Isto quer dizer que quando a Razão investiga a Mônada em si, ela busca o que transcende o próprio conhecimento, que só pode ser intuição ou entendimento de um aspecto da Substância Simples, ou um Múltiplo derivado da Unidade.

Mas como ela pode fazer isso, ou seja, investigar o que é incognoscível tanto como objeto de intuição, como de entendimento?

Aí é que entra o valor da Crítica: a Razão só pode investigar as condições gerais de possibilidade de ser da Substância que transcende todo tipo de conhecimento contando com a premissa de que, por ela ter dado a forma dos conhecimentos que derivam de sua essência, ela deve ter na sua própria forma as condições que sejam compatíveis com o que dela reconhecemos por derivação.

Isto só pode se dar através de algum tipo de Idealismo restrito pela Crítica.

A restrição é necessária, caso contrário a Razão produzirá qualquer imagem da verdade que lhe convenha considerando as suas necessidades práticas, não podendo discernir, nessa sua arbitrariedade irrestrita, entre o que é mais ou menos conveniente pela própria integridade da Razão.
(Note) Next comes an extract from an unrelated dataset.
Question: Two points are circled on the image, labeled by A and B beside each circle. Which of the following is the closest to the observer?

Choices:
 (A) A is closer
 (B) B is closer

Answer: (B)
Em suma: se a Substância simples não pode ser conhecida como se conhecem as realidades das intuições ou dos objetos puros do entendimento, ela só pode ser idealizada, mas se for idealizada sem limites, não poderá produzir nenhuma distinção qualitativa entre um ideal e outro, o que leva à prática do repouso em dogmatismos, a disputa de força entre ideais concorrentes sem o uso de nenhuma faculdade do juízo.

A Substância Simples transcende todo objeto de conhecimento da intuição ou do entendimento, mas não perde a propriedade de ser reconhecida por analogia a todo conhecimento possível. Embora a Unidade não possa ser apreendida psiquicamente (com o que poderíamos compará-la, senão com ela mesma?), ela é analogicamente reconhecida por analogia como fundamento de toda Multiplicidade possível. O que quer dizer que sempre que conhecemos algo, por intuição ou entendimento, conhecemos por analogia a Substância Simples através de um reflexo que só pode derivar dela.

A analogia pura guia, assim, o Idealismo Transcendental para o reconhecimento das propriedades da Mônada, embora não lhe dê nenhum conteúdo particular que requereria justamente o conhecimento de alguma intuição ou entendimento. A forma da Substância Simples é compatível com qualquer espécie de conteúdo, indiferenciadamente.

Reconhecemos as potências de Percepção e de Apetição, que são as operações de qualquer Intelecto e Vontade, respectivamente, mas de modo indiferenciado, sem conteúdo determinado, já que a esseidade da Mônada é a singularidade indeterminada que não restringe a operação de suas potências de nenhum modo particular.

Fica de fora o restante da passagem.